Copy the listing exactly, leaving out every picture.

### DATASET CONTENT
%%

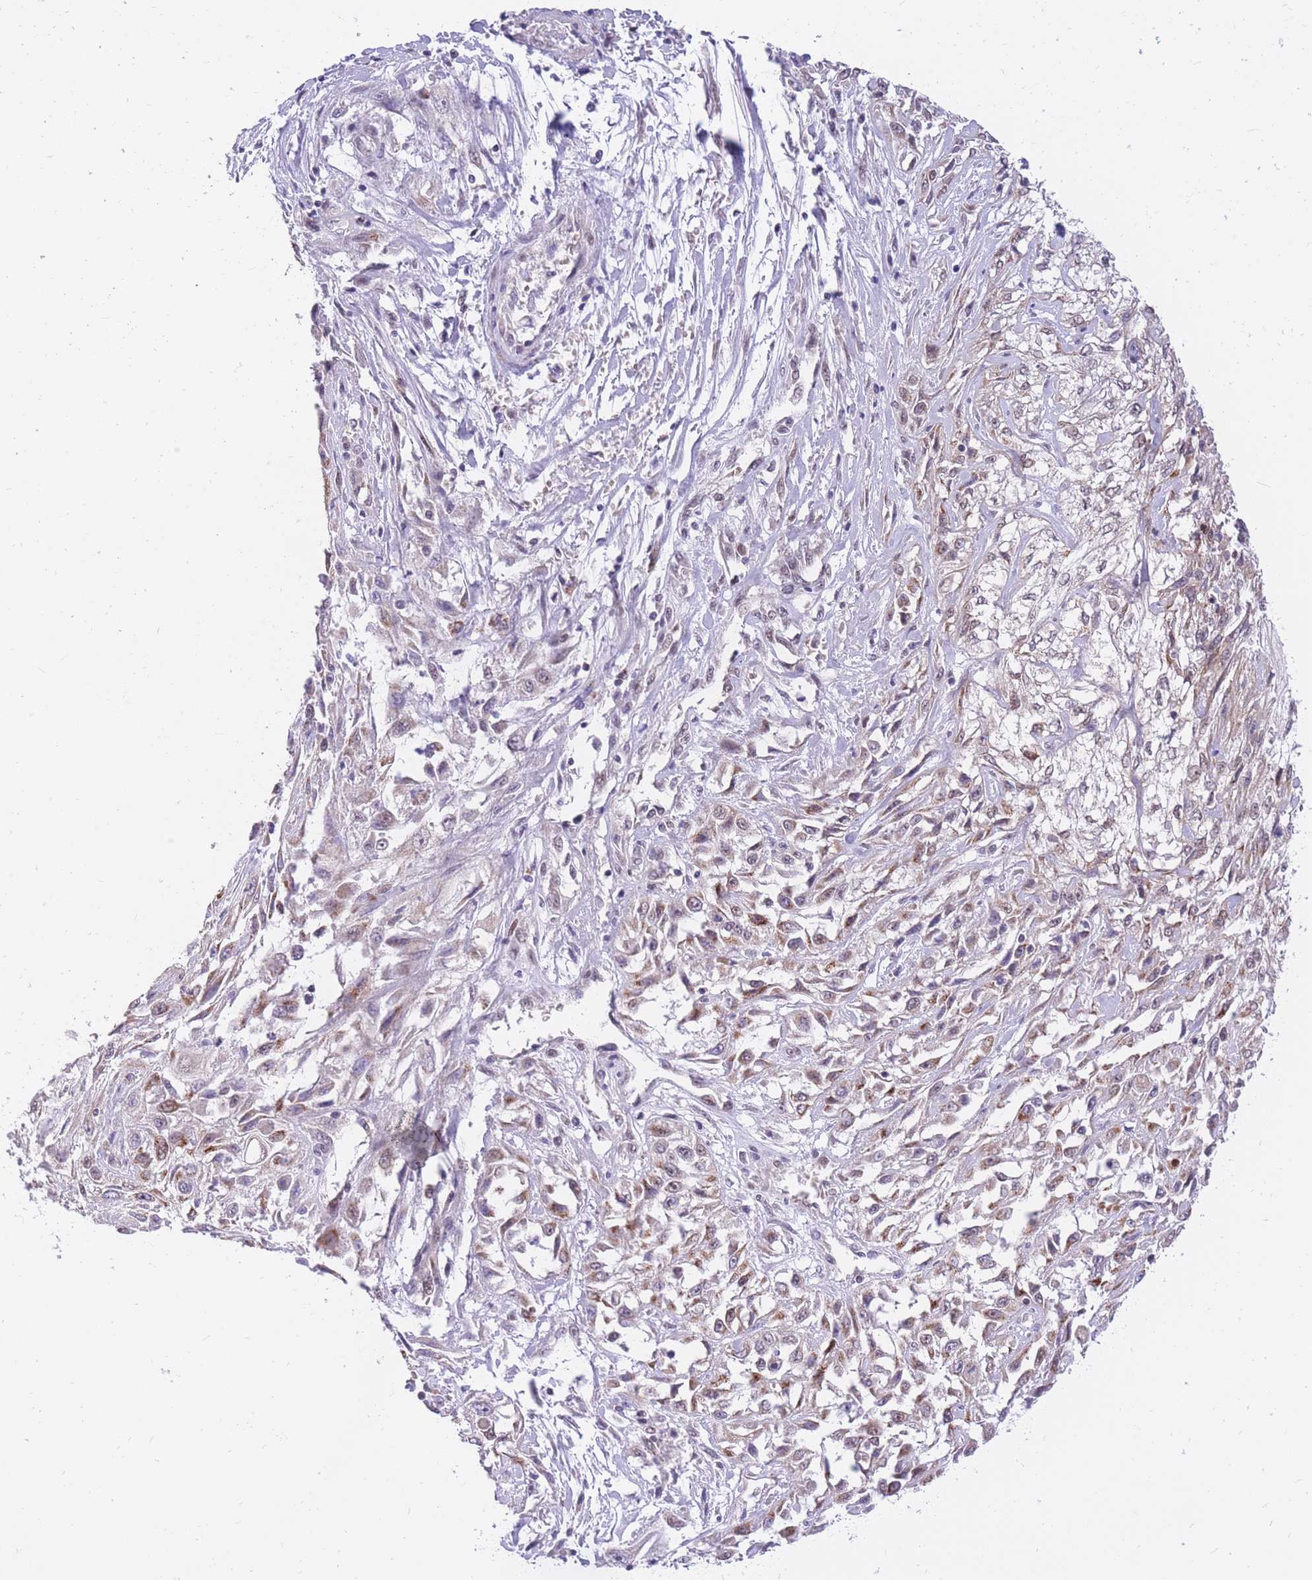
{"staining": {"intensity": "weak", "quantity": "<25%", "location": "cytoplasmic/membranous,nuclear"}, "tissue": "skin cancer", "cell_type": "Tumor cells", "image_type": "cancer", "snomed": [{"axis": "morphology", "description": "Squamous cell carcinoma, NOS"}, {"axis": "morphology", "description": "Squamous cell carcinoma, metastatic, NOS"}, {"axis": "topography", "description": "Skin"}, {"axis": "topography", "description": "Lymph node"}], "caption": "This is an IHC photomicrograph of skin cancer. There is no positivity in tumor cells.", "gene": "MINDY2", "patient": {"sex": "male", "age": 75}}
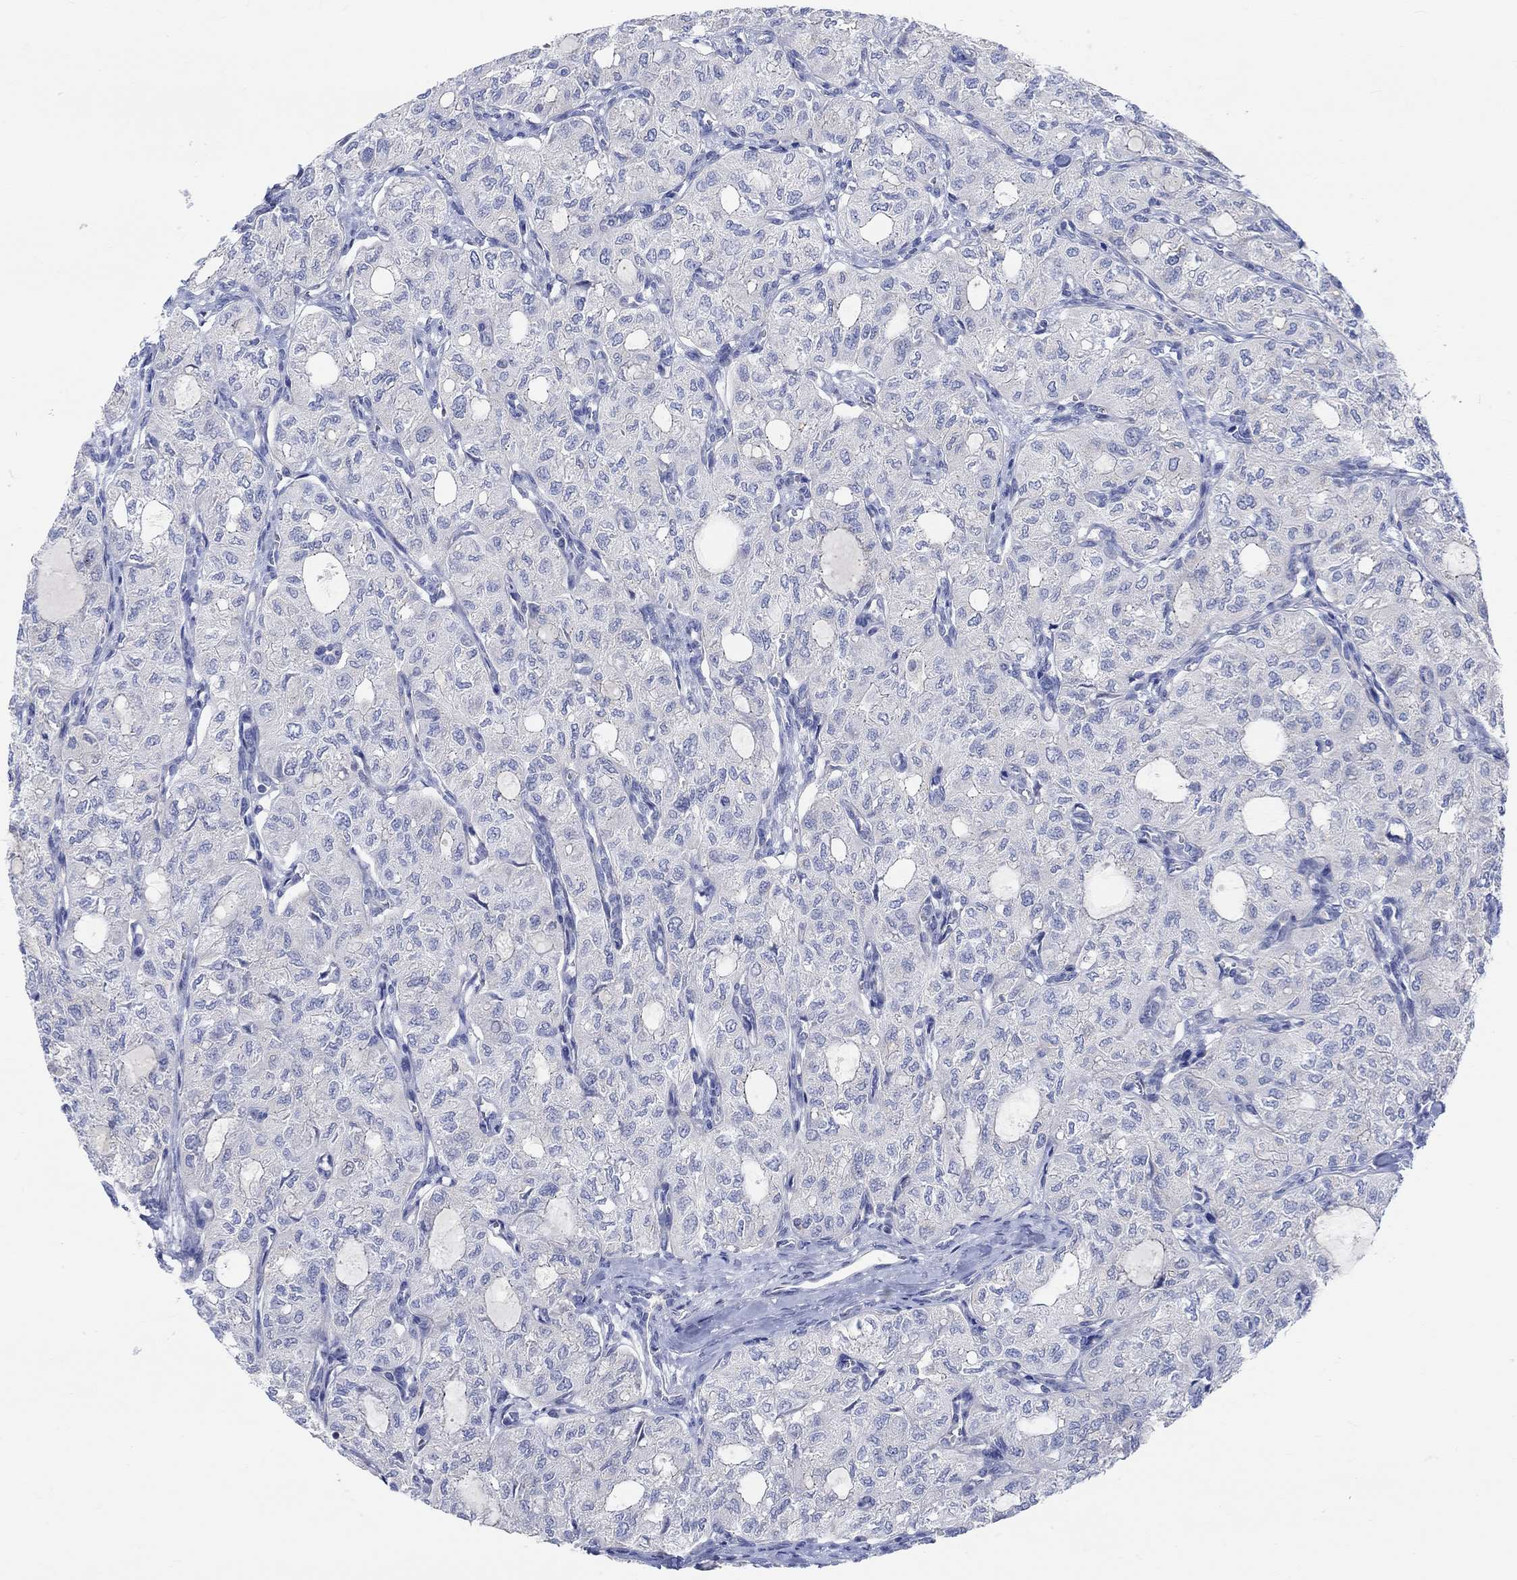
{"staining": {"intensity": "negative", "quantity": "none", "location": "none"}, "tissue": "thyroid cancer", "cell_type": "Tumor cells", "image_type": "cancer", "snomed": [{"axis": "morphology", "description": "Follicular adenoma carcinoma, NOS"}, {"axis": "topography", "description": "Thyroid gland"}], "caption": "Tumor cells show no significant staining in thyroid follicular adenoma carcinoma.", "gene": "NAV3", "patient": {"sex": "male", "age": 75}}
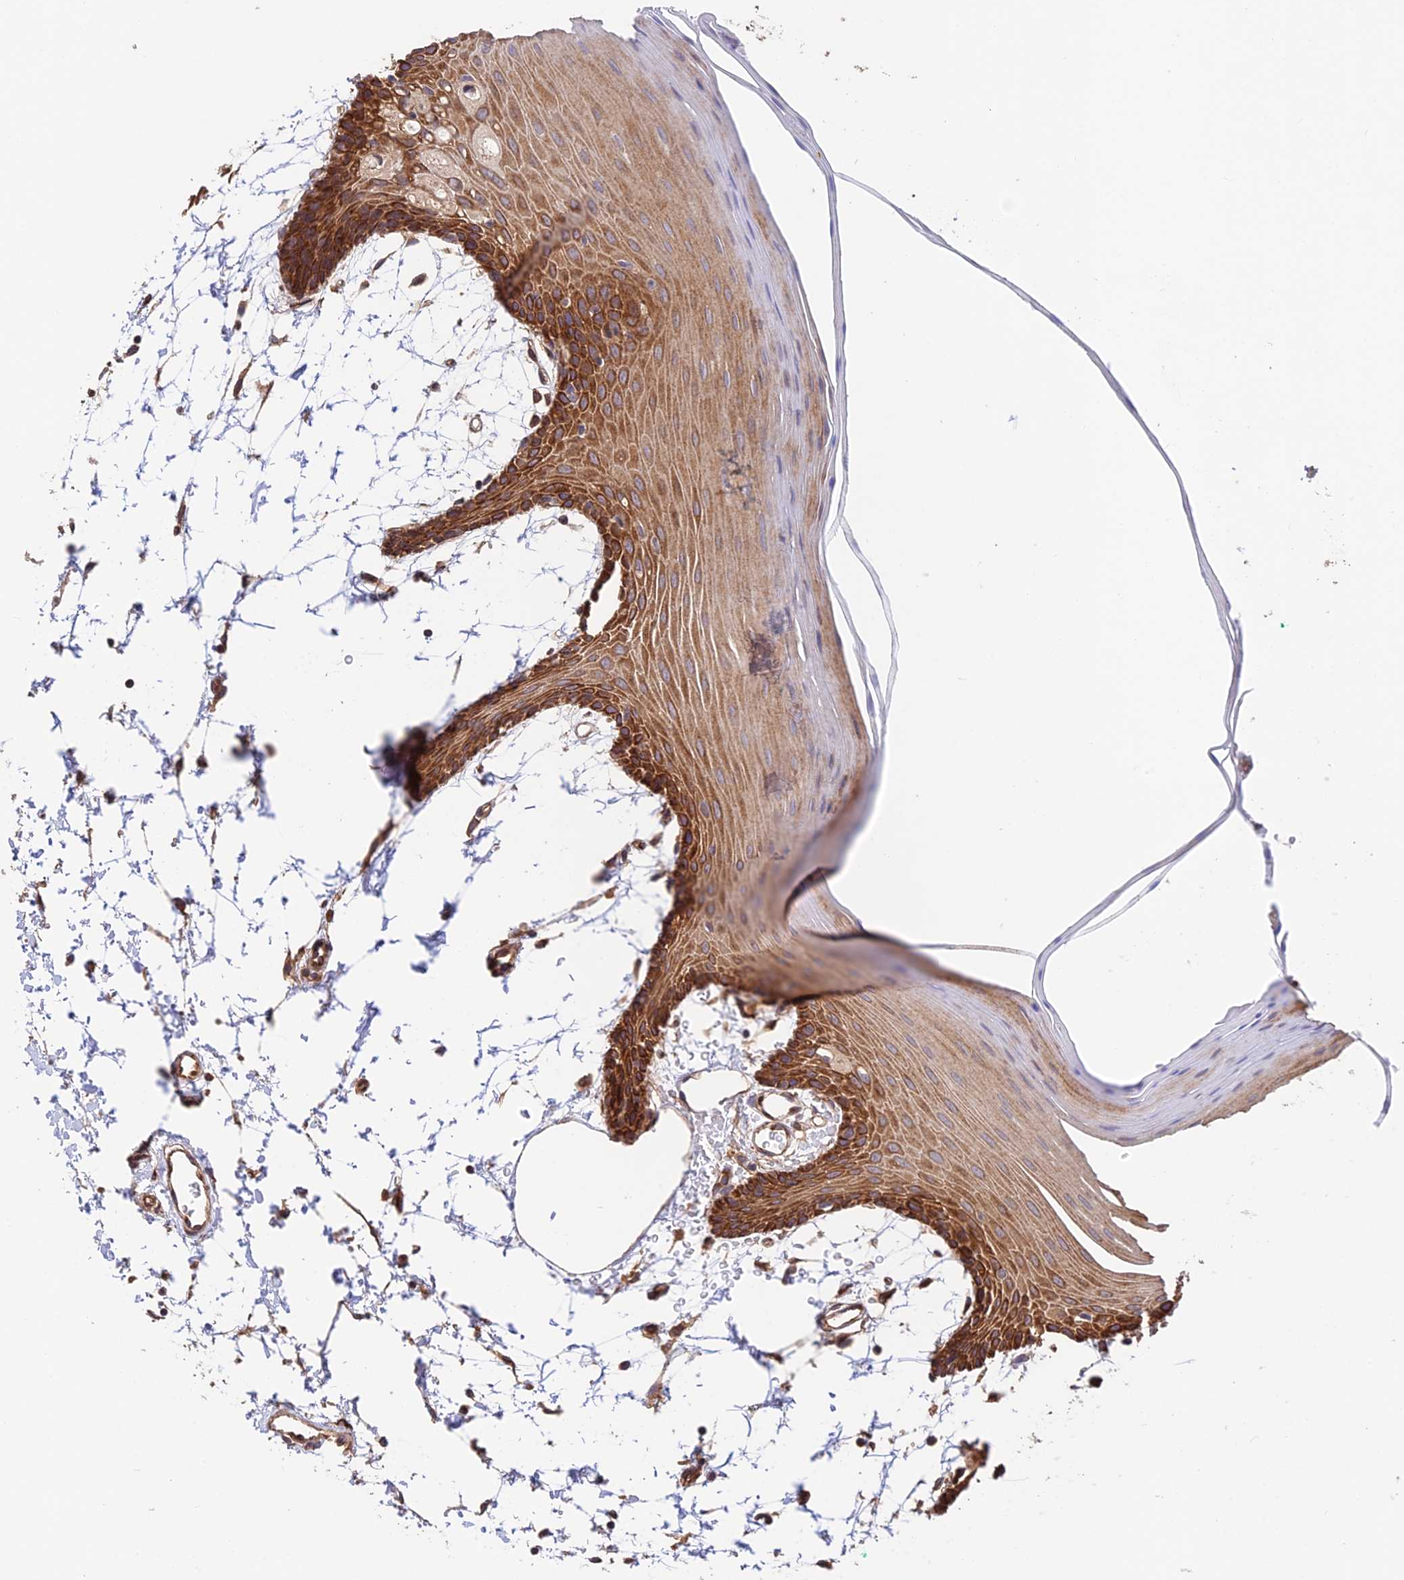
{"staining": {"intensity": "strong", "quantity": ">75%", "location": "cytoplasmic/membranous"}, "tissue": "oral mucosa", "cell_type": "Squamous epithelial cells", "image_type": "normal", "snomed": [{"axis": "morphology", "description": "Normal tissue, NOS"}, {"axis": "topography", "description": "Skeletal muscle"}, {"axis": "topography", "description": "Oral tissue"}, {"axis": "topography", "description": "Salivary gland"}, {"axis": "topography", "description": "Peripheral nerve tissue"}], "caption": "Oral mucosa stained with immunohistochemistry (IHC) demonstrates strong cytoplasmic/membranous positivity in about >75% of squamous epithelial cells. (DAB IHC with brightfield microscopy, high magnification).", "gene": "EMC3", "patient": {"sex": "male", "age": 54}}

%%

### EXERCISE OUTPUT
{"staining": {"intensity": "weak", "quantity": "<25%", "location": "cytoplasmic/membranous,nuclear"}, "tissue": "skin cancer", "cell_type": "Tumor cells", "image_type": "cancer", "snomed": [{"axis": "morphology", "description": "Squamous cell carcinoma, NOS"}, {"axis": "morphology", "description": "Squamous cell carcinoma, metastatic, NOS"}, {"axis": "topography", "description": "Skin"}, {"axis": "topography", "description": "Lymph node"}], "caption": "This is an IHC photomicrograph of skin cancer. There is no positivity in tumor cells.", "gene": "MINDY2", "patient": {"sex": "male", "age": 75}}
{"staining": {"intensity": "negative", "quantity": "none", "location": "none"}, "tissue": "thyroid cancer", "cell_type": "Tumor cells", "image_type": "cancer", "snomed": [{"axis": "morphology", "description": "Follicular adenoma carcinoma, NOS"}, {"axis": "topography", "description": "Thyroid gland"}], "caption": "Tumor cells show no significant staining in thyroid follicular adenoma carcinoma.", "gene": "NAV3", "patient": {"sex": "male", "age": 75}}
{"staining": {"intensity": "strong", "quantity": ">75%", "location": "cytoplasmic/membranous"}, "tissue": "oral mucosa", "cell_type": "Squamous epithelial cells", "image_type": "normal", "snomed": [{"axis": "morphology", "description": "Normal tissue, NOS"}, {"axis": "topography", "description": "Skeletal muscle"}, {"axis": "topography", "description": "Oral tissue"}, {"axis": "topography", "description": "Salivary gland"}, {"axis": "topography", "description": "Peripheral nerve tissue"}], "caption": "Oral mucosa stained with immunohistochemistry (IHC) demonstrates strong cytoplasmic/membranous positivity in about >75% of squamous epithelial cells. (DAB IHC with brightfield microscopy, high magnification).", "gene": "EMC3", "patient": {"sex": "male", "age": 54}}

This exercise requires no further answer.